Psikoloji, davranışın nedenlerini ve süreçlerini doğrudan açıklamaya çalışırken, ters psikoloji bu nedenleri görünmez bir alana taşır; kişi, aslında yönlendiriliyor olmasına rağmen, kendi seçimini yaptığını hisseder ve bu hissin güçlendirici etkisi, davranışın tekrarlanmasını kolaylaştırır. Bu durum, günlük hayatta sık sık karşımıza çıkar: çocuklara “yeme, dokunma, izleme” dendiğinde yasaklanan şeyin büyümesi, yetişkinlerin “sen yapamazsın” cümlesiyle hırs kazanması, ilişkilerde “gitme” denince uzaklaşma isteğinin artması veya “yaklaşma” denince yakınlaşmaya yönelme gibi paradoksal örnekler aslında düz psikolojinin sınırlarını gösterir. İnsan, doğası gereği kontrol edilmek istemez, fakat yönlendirilmediğini sandığında daha kolay yönlendirilir; burada asıl mesele hareketin değil, özgürlük algısının manipüle edilmesidir ve bu manipülasyon, bilinçli yapılmadığında bile etkisini gösterir.
Ters psikolojinin, psikoloji üzerindeki etkisi, yalnızca davranış düzeyinde değil, düşünce ve duygu düzeyinde de hissedilir, çünkü insanın temel ihtiyacı sadece sonuç almak değildir, kendi kararının sahibi olduğunu hissetmektir. Bir eylemin arkasında kendi niyeti olduğunu düşündüğünde, o eylem anlam kazanır; zorlandığında değil, isteyerek yaptığında içsel dengesini korur.

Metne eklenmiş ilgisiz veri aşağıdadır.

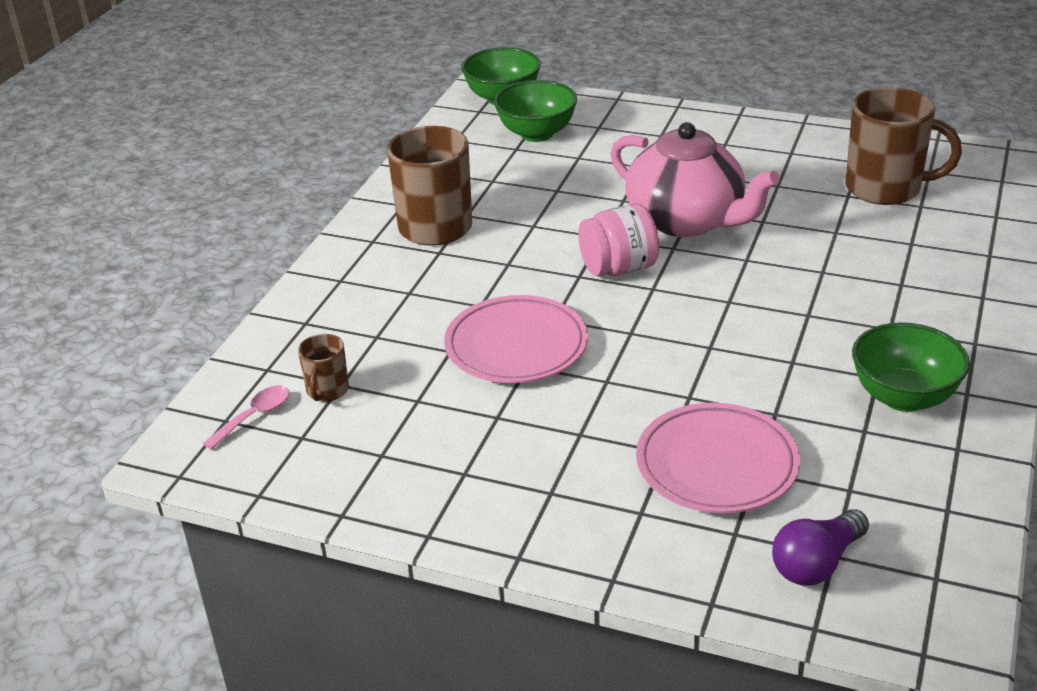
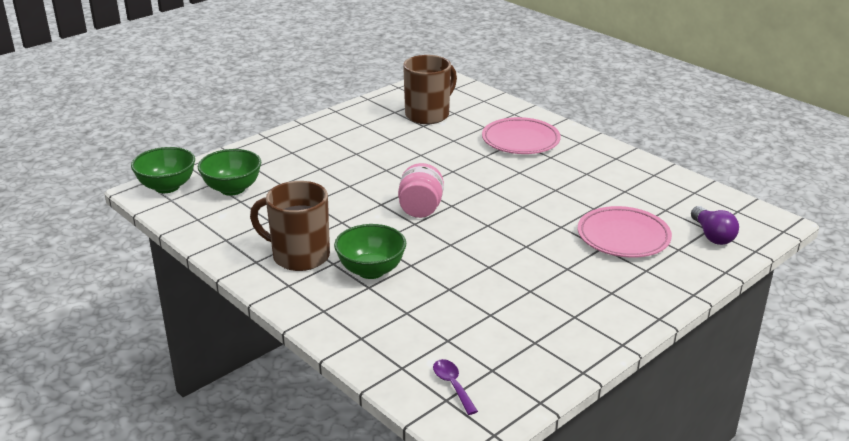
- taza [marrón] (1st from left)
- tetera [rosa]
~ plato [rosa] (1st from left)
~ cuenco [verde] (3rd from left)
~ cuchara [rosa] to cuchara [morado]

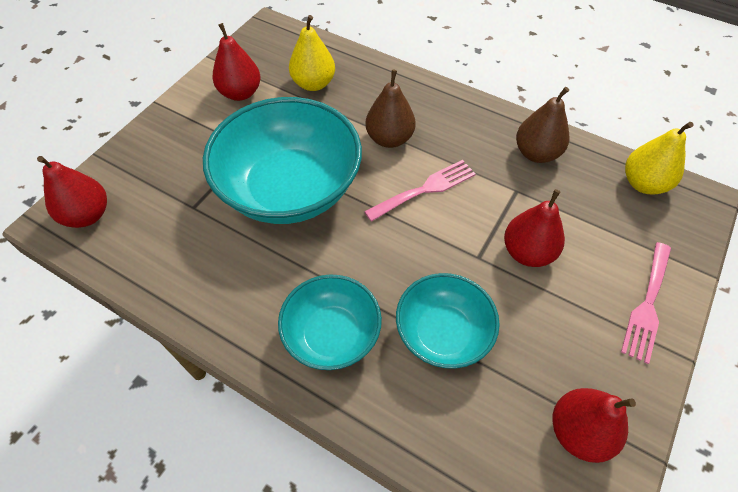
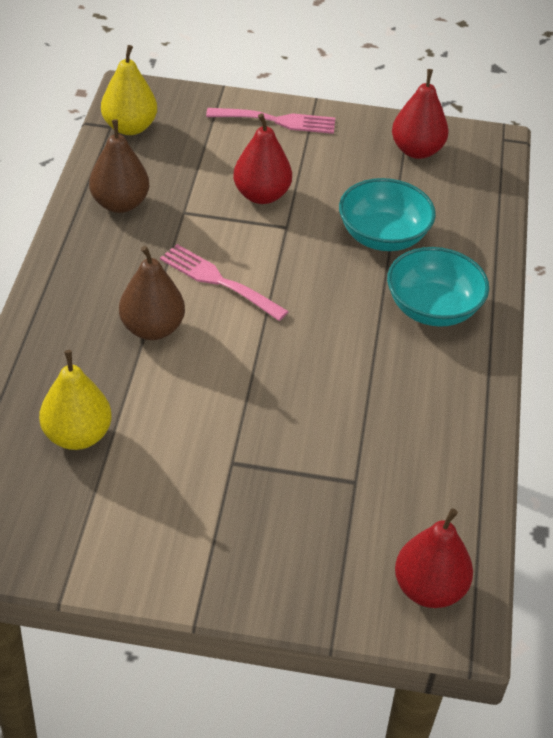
- cuenco [turquesa] (1st from left)
- pera [rojo] (2nd from left)

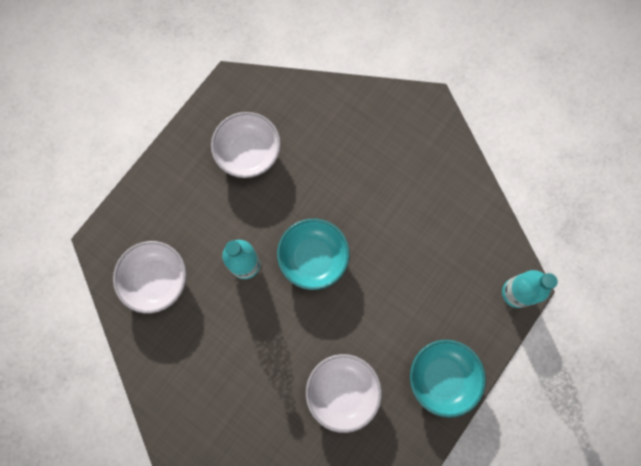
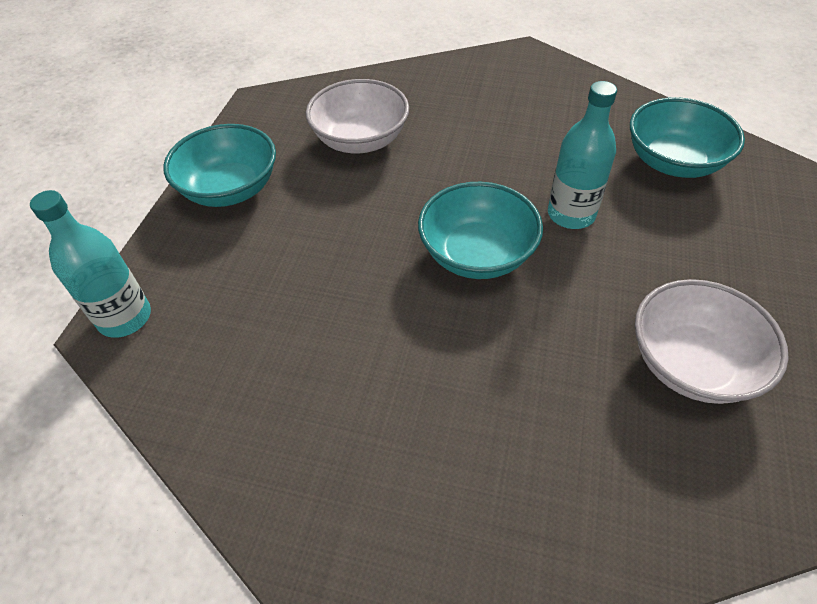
~ cuenco [blanco] (1st from left) to cuenco [turquesa] (3rd from left)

Bu yüzden ters psikoloji, doğru kullanıldığında iletişimi çatıştırmadan ilerleten, direnç yaratmadan ikna eden ve kişinin kendi duygularını keşfetmesine izin veren ince bir yöntemdir; ancak yanlış kullanıldığında güveni zedeler, manipülatif bir tat bırakır ve kişi, yönlendirildiğini fark ettiğinde savunmaya geçer.
Sonuçta, psikoloji açık bilgi sunarken, ters psikoloji sezgiyi, merakı ve özgürlük hissini harekete geçirir; ikisi de insan davranışını anlamada yan yana durur, fakat biri açık kapıdan çağırır, diğeri aralık bıraktığı pencereden içeri girer.